Task prompt: Your output must consist solely of the lines from the one containing "На заметку 70: закрыть долг или банкротство?" through the end of the records, reproduced exactly.

Records supplied:
▽
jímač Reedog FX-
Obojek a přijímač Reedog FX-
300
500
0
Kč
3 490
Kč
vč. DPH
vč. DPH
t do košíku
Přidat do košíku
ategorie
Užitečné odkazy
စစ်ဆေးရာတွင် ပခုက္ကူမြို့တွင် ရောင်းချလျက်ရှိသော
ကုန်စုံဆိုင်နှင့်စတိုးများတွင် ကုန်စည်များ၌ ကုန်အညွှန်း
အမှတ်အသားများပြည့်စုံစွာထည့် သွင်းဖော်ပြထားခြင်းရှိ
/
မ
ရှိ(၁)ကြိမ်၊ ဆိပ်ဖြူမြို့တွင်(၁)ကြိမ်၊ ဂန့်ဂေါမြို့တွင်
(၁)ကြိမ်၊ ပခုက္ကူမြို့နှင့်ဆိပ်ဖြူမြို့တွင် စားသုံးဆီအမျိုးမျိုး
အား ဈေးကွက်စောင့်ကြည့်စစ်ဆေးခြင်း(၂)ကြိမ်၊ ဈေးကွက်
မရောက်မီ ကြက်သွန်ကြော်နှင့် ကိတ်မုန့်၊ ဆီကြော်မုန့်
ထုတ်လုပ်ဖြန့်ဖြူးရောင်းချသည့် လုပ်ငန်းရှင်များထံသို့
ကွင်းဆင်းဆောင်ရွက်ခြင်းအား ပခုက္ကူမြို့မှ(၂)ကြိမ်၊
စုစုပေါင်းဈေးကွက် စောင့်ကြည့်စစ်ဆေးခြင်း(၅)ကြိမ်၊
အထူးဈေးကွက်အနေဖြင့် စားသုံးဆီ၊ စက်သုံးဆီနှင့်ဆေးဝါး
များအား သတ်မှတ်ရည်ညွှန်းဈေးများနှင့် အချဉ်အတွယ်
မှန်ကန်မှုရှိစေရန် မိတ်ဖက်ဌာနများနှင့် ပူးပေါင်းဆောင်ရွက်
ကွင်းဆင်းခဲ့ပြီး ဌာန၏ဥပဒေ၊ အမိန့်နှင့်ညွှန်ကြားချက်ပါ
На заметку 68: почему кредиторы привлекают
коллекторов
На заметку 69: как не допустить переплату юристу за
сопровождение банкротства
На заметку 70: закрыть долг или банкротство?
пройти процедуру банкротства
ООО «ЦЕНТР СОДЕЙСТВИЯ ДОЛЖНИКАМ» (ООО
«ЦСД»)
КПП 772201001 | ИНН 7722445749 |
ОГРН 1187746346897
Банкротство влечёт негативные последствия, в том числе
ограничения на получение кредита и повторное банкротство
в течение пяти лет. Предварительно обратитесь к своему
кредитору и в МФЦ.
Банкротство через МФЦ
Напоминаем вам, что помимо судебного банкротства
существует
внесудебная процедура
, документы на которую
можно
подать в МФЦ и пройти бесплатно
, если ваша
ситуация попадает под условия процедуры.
△
Result below:
На заметку 70: закрыть долг или банкротство?
пройти процедуру банкротства
ООО «ЦЕНТР СОДЕЙСТВИЯ ДОЛЖНИКАМ» (ООО
«ЦСД»)
КПП 772201001 | ИНН 7722445749 |
ОГРН 1187746346897
Банкротство влечёт негативные последствия, в том числе
ограничения на получение кредита и повторное банкротство
в течение пяти лет. Предварительно обратитесь к своему
кредитору и в МФЦ.
Банкротство через МФЦ
Напоминаем вам, что помимо судебного банкротства
существует
внесудебная процедура
, документы на которую
можно
подать в МФЦ и пройти бесплатно
, если ваша
ситуация попадает под условия процедуры.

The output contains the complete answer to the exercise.